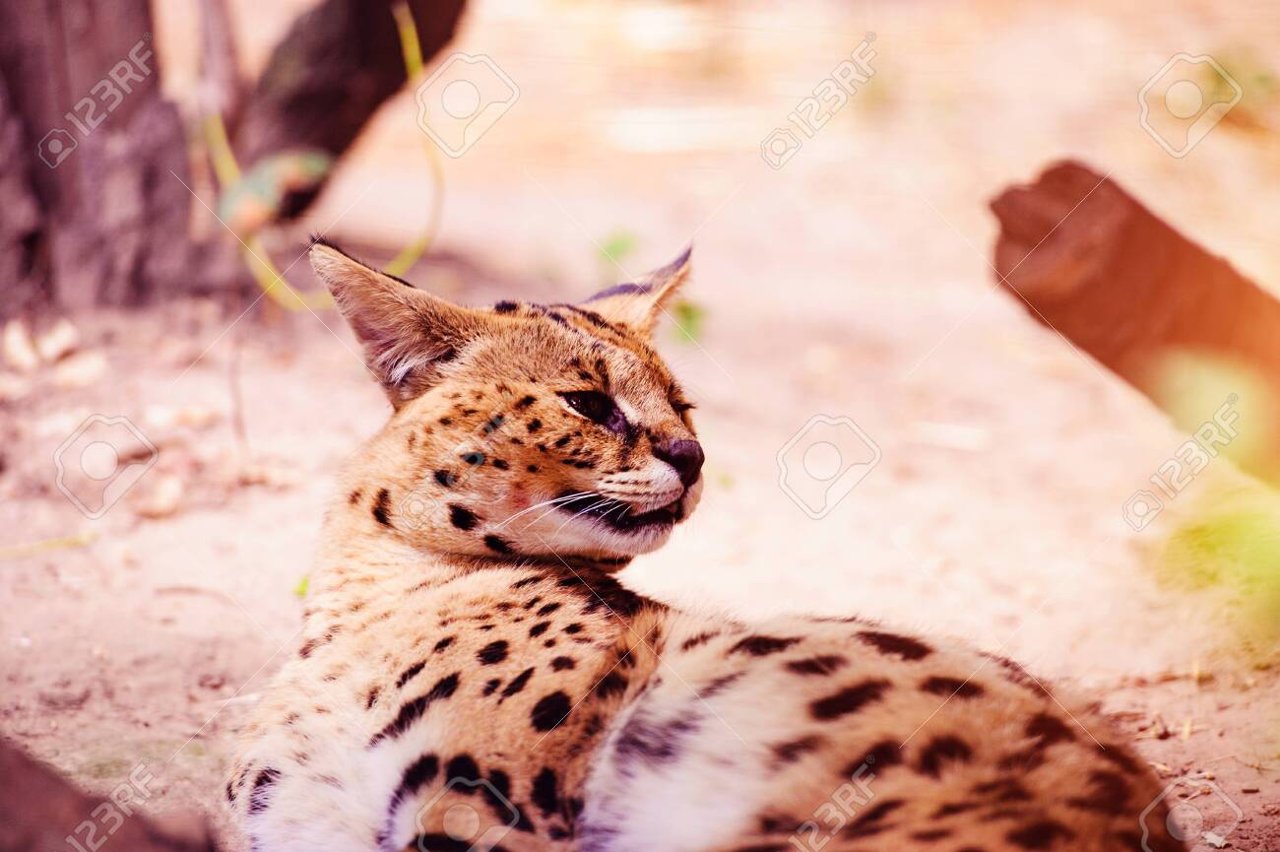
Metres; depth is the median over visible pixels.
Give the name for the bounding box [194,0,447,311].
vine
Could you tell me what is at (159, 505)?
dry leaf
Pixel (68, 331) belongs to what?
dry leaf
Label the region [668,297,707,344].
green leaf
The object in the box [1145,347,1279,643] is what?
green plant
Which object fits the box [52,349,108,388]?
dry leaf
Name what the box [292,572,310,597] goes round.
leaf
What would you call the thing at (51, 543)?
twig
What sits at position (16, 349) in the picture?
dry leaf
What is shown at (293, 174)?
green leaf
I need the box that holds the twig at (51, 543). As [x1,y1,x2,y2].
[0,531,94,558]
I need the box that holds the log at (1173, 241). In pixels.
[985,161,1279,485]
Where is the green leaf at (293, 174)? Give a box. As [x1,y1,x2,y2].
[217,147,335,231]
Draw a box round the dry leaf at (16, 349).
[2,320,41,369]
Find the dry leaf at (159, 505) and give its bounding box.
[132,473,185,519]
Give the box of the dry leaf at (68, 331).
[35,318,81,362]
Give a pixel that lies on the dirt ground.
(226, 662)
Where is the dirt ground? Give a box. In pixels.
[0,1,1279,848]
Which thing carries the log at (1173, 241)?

INSTRUCTIONS FOR THE TASK » Once the pictures are set aside, give the rest of the material again unchanged.

RESPONSE TO THE EXERCISE »
Metres; depth is the median over visible pixels.
Give the name for the bounding box [194,0,447,311].
vine
Could you tell me what is at (159, 505)?
dry leaf
Pixel (68, 331) belongs to what?
dry leaf
Label the region [668,297,707,344].
green leaf
The object in the box [1145,347,1279,643] is what?
green plant
Which object fits the box [52,349,108,388]?
dry leaf
Name what the box [292,572,310,597] goes round.
leaf
What would you call the thing at (51, 543)?
twig
What sits at position (16, 349) in the picture?
dry leaf
What is shown at (293, 174)?
green leaf
I need the box that holds the twig at (51, 543). As [x1,y1,x2,y2].
[0,531,94,558]
I need the box that holds the log at (1173, 241). In pixels.
[985,161,1279,485]
Where is the green leaf at (293, 174)? Give a box. As [x1,y1,x2,y2].
[217,147,335,231]
Draw a box round the dry leaf at (16, 349).
[2,320,41,369]
Find the dry leaf at (159, 505) and give its bounding box.
[132,473,185,519]
Give the box of the dry leaf at (68, 331).
[35,318,81,362]
Give a pixel that lies on the dirt ground.
(226, 662)
Where is the dirt ground? Give a box. In pixels.
[0,1,1279,848]
Which thing carries the log at (1173, 241)?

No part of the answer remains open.